Ele é a primeira parceria público-privada do setor farmacêutico brasileiro. Ao lado da estatal Farmanguinhos, participaram do desenvolvimento da droga três empresas privadas. Essas PPPs vão revitalizar o setor farmacêutico.
Essa previsão não é exagerada?
Não. Cada vez mais o governo irá estimular a produção de novos medicamentos. Essa droga anti-Aids mostra que a indústria brasileira tem capacidade de fabricar princípios ativos com qualidade de mercado.

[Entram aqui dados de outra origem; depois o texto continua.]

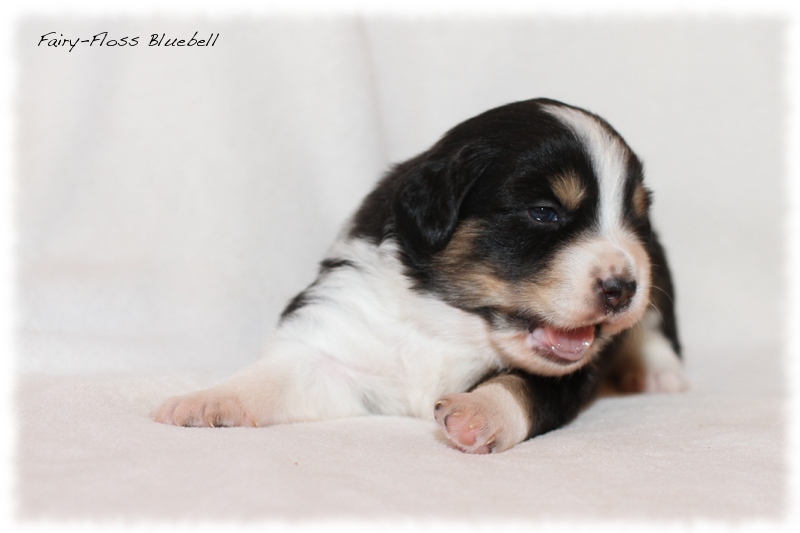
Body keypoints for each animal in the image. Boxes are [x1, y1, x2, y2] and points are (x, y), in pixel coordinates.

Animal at [155, 97, 688, 450]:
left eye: (634, 218)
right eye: (544, 212)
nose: (623, 289)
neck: (448, 324)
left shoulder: (571, 374)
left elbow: (521, 387)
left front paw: (477, 413)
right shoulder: (336, 338)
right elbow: (275, 377)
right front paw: (205, 402)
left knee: (654, 326)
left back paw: (659, 372)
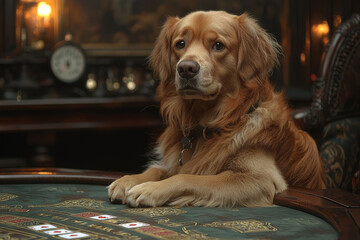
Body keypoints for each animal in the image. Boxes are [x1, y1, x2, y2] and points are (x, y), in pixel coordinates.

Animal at [107, 10, 326, 207]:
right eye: (180, 44)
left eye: (218, 45)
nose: (186, 68)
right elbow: (158, 169)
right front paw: (128, 180)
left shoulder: (260, 179)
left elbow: (187, 177)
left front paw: (149, 189)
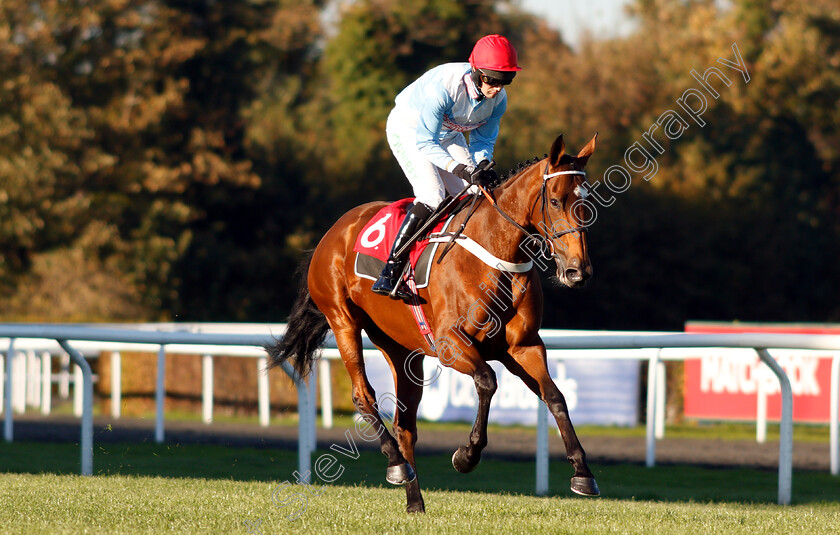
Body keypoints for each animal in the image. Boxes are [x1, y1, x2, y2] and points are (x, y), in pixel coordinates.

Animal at [266, 132, 600, 512]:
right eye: (555, 201)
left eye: (588, 200)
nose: (577, 271)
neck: (497, 253)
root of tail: (334, 231)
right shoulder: (450, 345)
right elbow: (487, 381)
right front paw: (466, 455)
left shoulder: (523, 346)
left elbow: (555, 396)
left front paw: (583, 473)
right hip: (342, 320)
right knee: (363, 395)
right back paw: (397, 465)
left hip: (399, 347)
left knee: (405, 422)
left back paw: (414, 500)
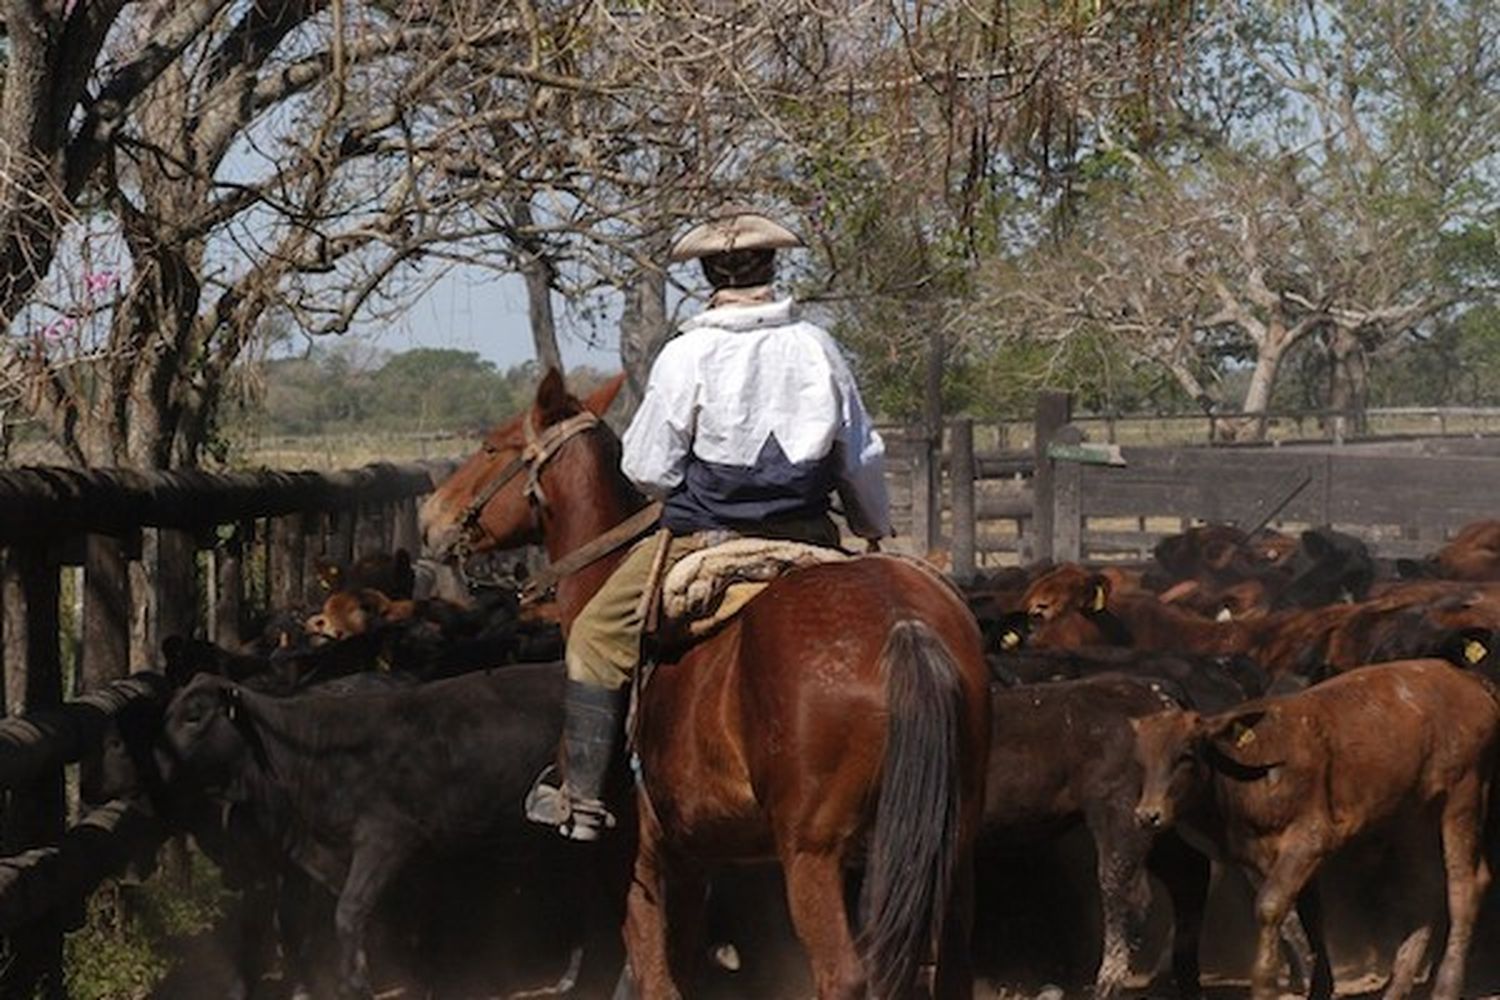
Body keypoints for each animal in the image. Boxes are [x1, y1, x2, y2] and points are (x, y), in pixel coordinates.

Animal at [417, 373, 990, 1000]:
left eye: (491, 447)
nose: (431, 516)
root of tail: (903, 623)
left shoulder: (634, 857)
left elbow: (654, 974)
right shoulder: (694, 855)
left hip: (813, 852)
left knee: (842, 973)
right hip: (947, 845)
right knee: (954, 962)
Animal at [1134, 659, 1500, 1000]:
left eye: (1185, 755)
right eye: (1142, 761)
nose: (1148, 815)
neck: (1253, 768)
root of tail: (1469, 681)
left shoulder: (1310, 838)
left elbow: (1270, 906)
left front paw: (1265, 985)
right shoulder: (1266, 857)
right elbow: (1310, 916)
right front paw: (1320, 986)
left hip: (1463, 796)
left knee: (1464, 885)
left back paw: (1447, 985)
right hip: (1415, 816)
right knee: (1425, 887)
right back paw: (1397, 985)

Quando, de fato, o governo começará a produzir o Efavirenz?
Agora dependemos da avaliação da Agência Nacional de Vigilância Sanitária, a Anvisa, mas creio que em janeiro de 2009 já teremos os primeiros lotes do remédio.
Para o medicamento estar pronto no início de 2009, a Anvisa terá de dar seu parecer ainda neste ano. Isso é possível, considerando que a agência é famosa por sua lentidão?

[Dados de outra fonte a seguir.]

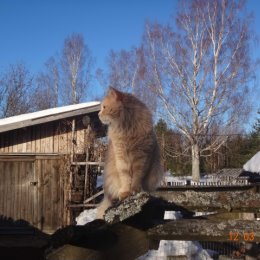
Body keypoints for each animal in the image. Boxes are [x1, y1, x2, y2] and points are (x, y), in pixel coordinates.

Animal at [96, 88, 164, 219]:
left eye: (104, 107)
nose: (98, 114)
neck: (127, 129)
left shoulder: (142, 157)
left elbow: (137, 177)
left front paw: (135, 190)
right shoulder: (121, 156)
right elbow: (125, 177)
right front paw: (126, 192)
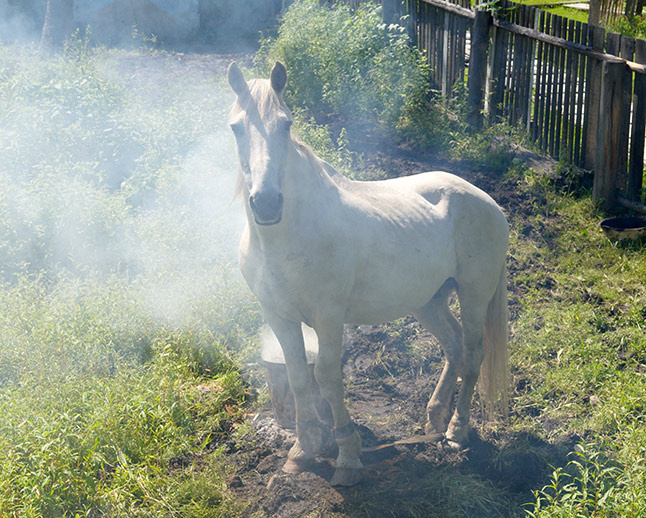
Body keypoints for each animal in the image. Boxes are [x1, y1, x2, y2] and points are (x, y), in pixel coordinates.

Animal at [227, 61, 509, 487]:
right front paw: (301, 453)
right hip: (428, 301)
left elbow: (327, 376)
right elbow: (297, 376)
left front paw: (347, 457)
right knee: (454, 346)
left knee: (473, 352)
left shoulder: (328, 317)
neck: (288, 235)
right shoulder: (277, 315)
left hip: (474, 294)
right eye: (236, 128)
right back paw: (434, 418)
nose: (266, 203)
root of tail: (488, 201)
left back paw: (456, 432)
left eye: (286, 125)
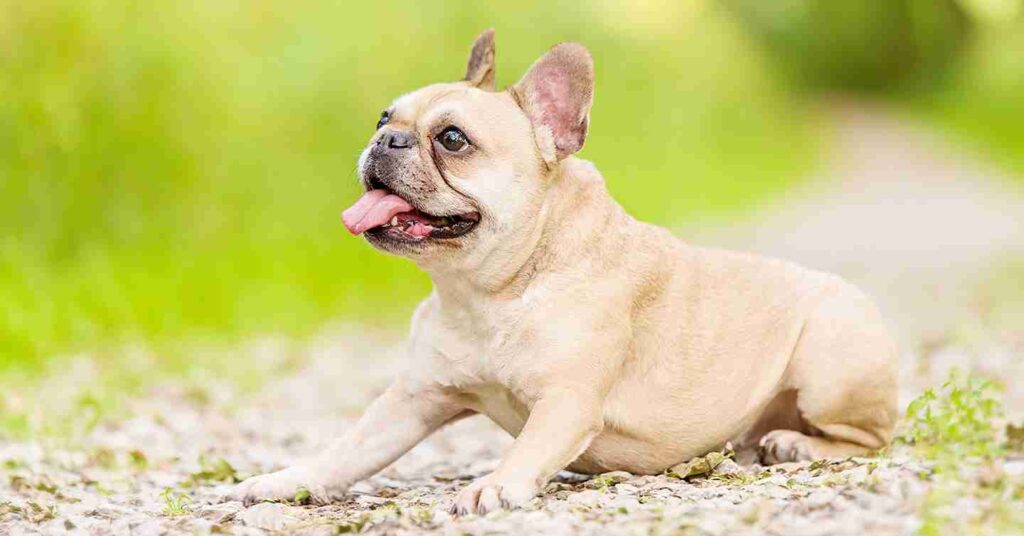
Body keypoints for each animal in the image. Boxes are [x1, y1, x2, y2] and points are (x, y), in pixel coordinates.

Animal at [230, 29, 897, 516]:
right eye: (381, 118)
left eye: (452, 139)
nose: (387, 140)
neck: (488, 292)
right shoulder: (415, 398)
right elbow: (349, 448)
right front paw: (285, 479)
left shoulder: (567, 402)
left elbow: (530, 448)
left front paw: (494, 484)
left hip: (829, 361)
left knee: (869, 439)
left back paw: (794, 442)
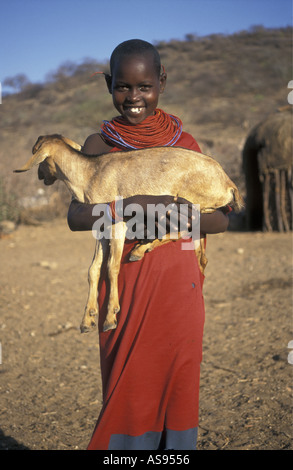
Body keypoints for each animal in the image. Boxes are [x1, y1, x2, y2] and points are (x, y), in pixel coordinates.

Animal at [14, 135, 242, 334]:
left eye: (36, 152)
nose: (40, 175)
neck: (89, 173)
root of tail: (229, 184)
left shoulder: (118, 225)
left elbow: (112, 267)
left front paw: (110, 317)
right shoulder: (101, 228)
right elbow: (93, 269)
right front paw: (87, 320)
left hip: (189, 202)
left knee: (185, 229)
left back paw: (140, 249)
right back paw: (144, 247)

Sim. A Anvisa está trabalhando de uma maneira muito afinada com o Ministério da Saúde. Temos um fast track para a apreciação de pedidos de interesse do ministério.
Isso não vai causar um mal-estar entre as empresas, que podem entender que serão preteridas em relação aos laboratórios públicos?

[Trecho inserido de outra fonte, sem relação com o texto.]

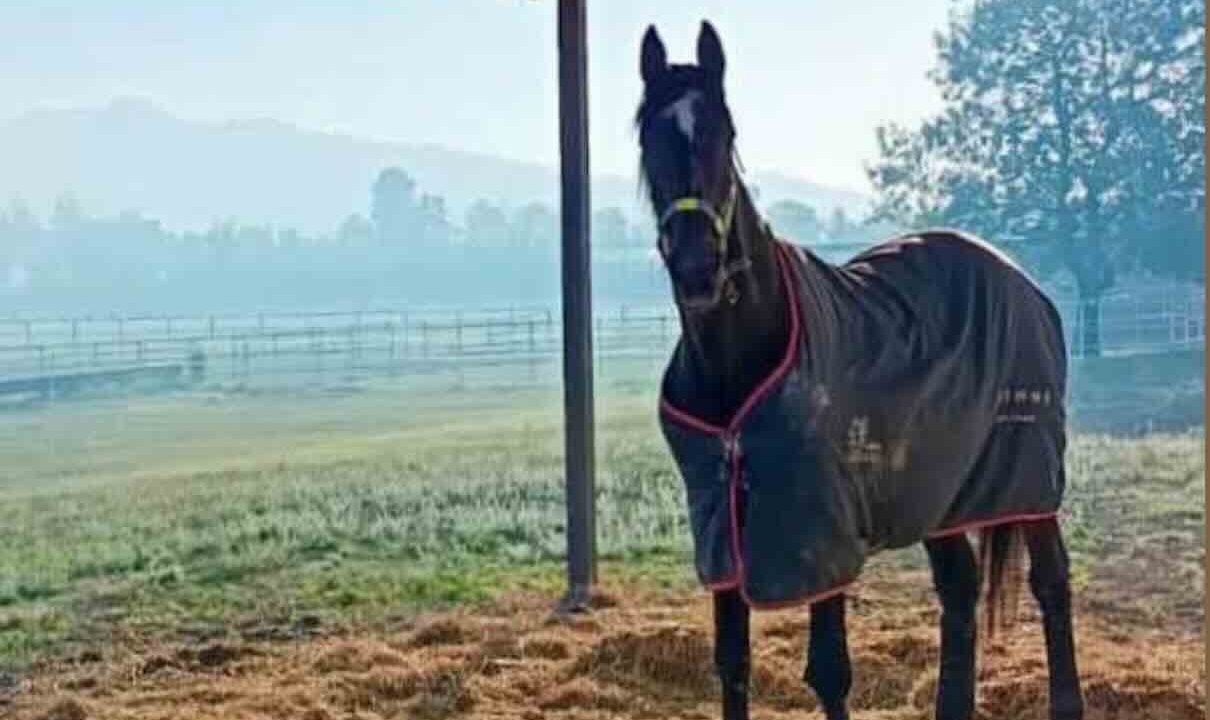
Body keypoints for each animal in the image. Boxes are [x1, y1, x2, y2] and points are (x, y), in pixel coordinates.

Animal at [638, 22, 1084, 720]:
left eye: (725, 133)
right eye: (647, 136)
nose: (697, 269)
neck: (744, 357)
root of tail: (1022, 281)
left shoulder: (819, 530)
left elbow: (829, 671)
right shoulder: (725, 532)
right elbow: (732, 664)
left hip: (1028, 476)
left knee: (1051, 581)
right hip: (939, 489)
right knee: (959, 589)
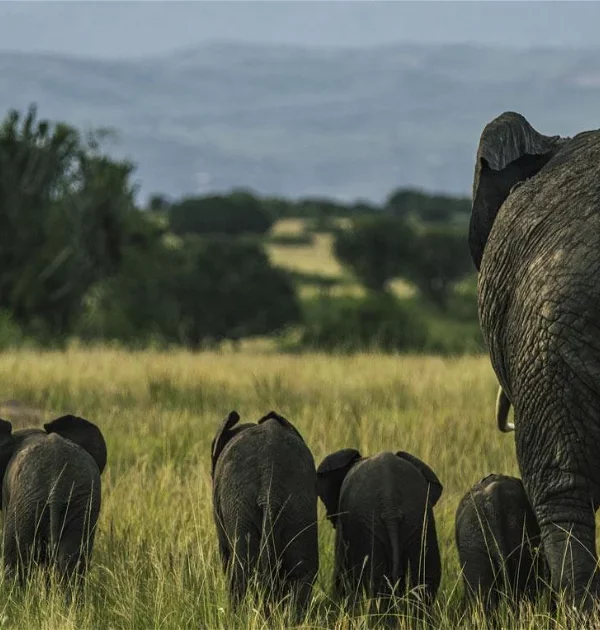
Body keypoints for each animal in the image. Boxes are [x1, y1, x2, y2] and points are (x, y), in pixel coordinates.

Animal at [316, 452, 442, 616]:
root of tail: (390, 506)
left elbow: (341, 574)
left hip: (368, 527)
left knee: (375, 585)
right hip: (419, 522)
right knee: (424, 581)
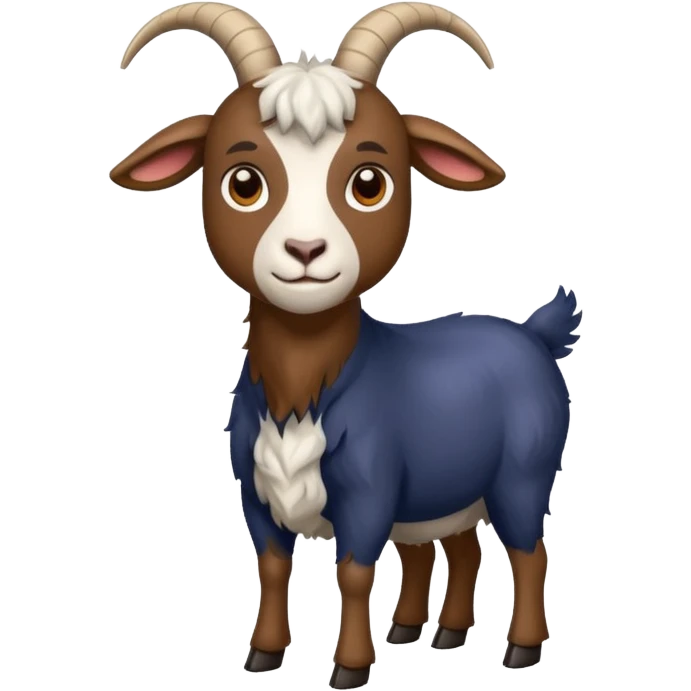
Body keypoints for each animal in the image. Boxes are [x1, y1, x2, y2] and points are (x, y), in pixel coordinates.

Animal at [109, 1, 581, 686]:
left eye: (370, 181)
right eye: (242, 181)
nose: (306, 251)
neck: (307, 389)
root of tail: (532, 333)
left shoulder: (370, 490)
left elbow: (355, 574)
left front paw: (351, 668)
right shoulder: (256, 496)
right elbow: (273, 567)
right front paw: (262, 654)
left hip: (523, 472)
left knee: (528, 550)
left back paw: (520, 649)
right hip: (443, 490)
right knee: (456, 550)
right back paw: (430, 633)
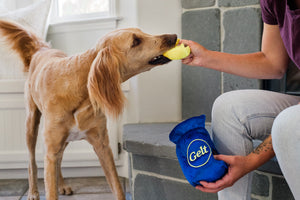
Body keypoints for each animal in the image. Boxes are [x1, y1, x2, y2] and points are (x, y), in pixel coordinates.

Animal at [0, 19, 176, 200]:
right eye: (135, 41)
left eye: (142, 32)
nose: (174, 37)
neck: (81, 89)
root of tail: (42, 49)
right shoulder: (51, 147)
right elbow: (50, 186)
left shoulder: (102, 145)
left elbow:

Não, pois mais de 90% dos produtos de interesse de saúde pública são produzidos por empresas privadas. Elas também se beneficiam do fast track.
O atraso no desenvolvimento do Efavirenz colocou em xeque a eficiência dos laboratórios públicos brasileiros, que somam 19. Eles deveriam existir?
Por vários fatores históricos, o Brasil criou essa rede de laboratórios. Estamos trabalhando com o BNDES para apoiar os que estão engajados em modernizar sua gestão. Os que não têm capacidade de produção, não acompanham o desenvolvimento tecnológico e não têm custos compatíveis com o mercado não deveriam existir.
O senhor tem falado em reduzir a dependência do país no setor de saúde. O que isso tem a ver com substituição de importações?
A diferença entre o que o Brasil importa e exporta nessa área é negativa, ao redor de 6 bilhões de dólares por ano. O que me preocupa não é o valor financeiro, mas a desigualdade tecnológica que essa balança negativa expressa. Queremos estimular o setor privado a produzir aqui o que mais compramos no exterior.